Penser, ecrivait Platon, c'est toujours penser quelque chose, quelque
chose qui est. Aussi, l'etre ne va-t-il jamais sans un minimum de
determination, celle que confere l'unite et le nombre. Prolongeant la
reflexion platonicienne, Plotin conclura que l'Un et le nombre
preexistent a la pensee et aux etres s'il est vrai qu'on ne peut rien
penser sans leurs concours. De la est nee une philosophie originale qui
fait de l'Un le principe premier et de l'etre un ensemble systematique
bien ordonnance.
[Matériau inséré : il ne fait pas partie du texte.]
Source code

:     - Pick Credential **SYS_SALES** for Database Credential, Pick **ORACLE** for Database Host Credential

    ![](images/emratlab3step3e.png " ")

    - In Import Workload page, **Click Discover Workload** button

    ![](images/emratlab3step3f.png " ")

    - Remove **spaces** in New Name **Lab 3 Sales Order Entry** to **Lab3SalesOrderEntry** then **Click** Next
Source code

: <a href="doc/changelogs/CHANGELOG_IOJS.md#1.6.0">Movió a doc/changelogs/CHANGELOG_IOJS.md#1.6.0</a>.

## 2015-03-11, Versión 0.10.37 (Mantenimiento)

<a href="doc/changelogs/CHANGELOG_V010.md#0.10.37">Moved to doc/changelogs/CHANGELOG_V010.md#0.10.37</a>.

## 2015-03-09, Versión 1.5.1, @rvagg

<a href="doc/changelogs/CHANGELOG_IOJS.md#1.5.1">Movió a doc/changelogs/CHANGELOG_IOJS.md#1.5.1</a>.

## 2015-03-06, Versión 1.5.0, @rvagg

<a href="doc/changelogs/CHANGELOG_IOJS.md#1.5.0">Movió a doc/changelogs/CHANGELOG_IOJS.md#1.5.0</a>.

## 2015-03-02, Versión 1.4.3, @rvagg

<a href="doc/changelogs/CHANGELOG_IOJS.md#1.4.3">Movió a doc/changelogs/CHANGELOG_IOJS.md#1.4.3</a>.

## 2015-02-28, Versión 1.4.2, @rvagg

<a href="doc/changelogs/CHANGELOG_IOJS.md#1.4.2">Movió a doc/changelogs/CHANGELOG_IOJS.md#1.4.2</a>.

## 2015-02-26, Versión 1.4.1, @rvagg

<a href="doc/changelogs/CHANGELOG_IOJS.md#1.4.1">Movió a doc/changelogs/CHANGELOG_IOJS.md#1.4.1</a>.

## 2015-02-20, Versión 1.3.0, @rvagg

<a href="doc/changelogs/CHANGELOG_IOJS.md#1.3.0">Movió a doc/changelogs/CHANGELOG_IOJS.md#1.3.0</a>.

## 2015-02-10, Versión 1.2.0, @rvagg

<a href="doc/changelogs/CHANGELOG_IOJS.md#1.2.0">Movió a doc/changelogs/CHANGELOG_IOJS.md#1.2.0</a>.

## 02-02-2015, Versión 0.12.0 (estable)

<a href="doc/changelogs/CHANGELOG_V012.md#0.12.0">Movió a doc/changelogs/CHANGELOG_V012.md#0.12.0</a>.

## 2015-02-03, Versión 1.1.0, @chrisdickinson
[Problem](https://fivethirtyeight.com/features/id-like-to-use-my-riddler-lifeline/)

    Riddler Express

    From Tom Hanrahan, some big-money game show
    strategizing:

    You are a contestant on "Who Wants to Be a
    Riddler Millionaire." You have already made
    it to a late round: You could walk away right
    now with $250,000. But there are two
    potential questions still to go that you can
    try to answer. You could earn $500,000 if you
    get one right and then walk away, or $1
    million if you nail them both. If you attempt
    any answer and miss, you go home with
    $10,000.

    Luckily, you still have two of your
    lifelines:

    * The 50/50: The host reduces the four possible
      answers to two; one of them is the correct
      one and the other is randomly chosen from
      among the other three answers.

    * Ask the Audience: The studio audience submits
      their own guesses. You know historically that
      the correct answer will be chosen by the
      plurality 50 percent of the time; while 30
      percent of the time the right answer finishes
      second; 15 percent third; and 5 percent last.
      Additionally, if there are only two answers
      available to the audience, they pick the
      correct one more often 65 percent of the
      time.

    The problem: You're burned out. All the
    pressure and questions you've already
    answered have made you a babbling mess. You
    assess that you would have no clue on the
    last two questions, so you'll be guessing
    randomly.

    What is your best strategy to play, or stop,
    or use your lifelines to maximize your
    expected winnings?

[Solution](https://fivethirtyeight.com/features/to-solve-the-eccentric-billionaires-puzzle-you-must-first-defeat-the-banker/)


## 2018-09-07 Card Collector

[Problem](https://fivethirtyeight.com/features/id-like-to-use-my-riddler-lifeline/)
La conclusion plotinienne n'est pas sans consequences,
puisqu'elle fait de la determination attachee a l'etre (qui s'exprime en
termes de limite et de forme) la manifestation d'une perfection
desormais seconde. Elle ouvre egalement a de nouvelles interrogations:
comment la determination de l'etre peut-elle trouver son origine dans
l'indetermination de l'Un?, comment la matiere, pourtant illimitee et
sans forme, peut-elle proceder de l'etre et de la limite? Elle mene
enfin a reconnaitre dans l'ordonnancement de l'etre l'existence de
tensions opposees - d'unification et de pluralisation - qui temoignent
de l'attraction exercee par l'Un et la matiere.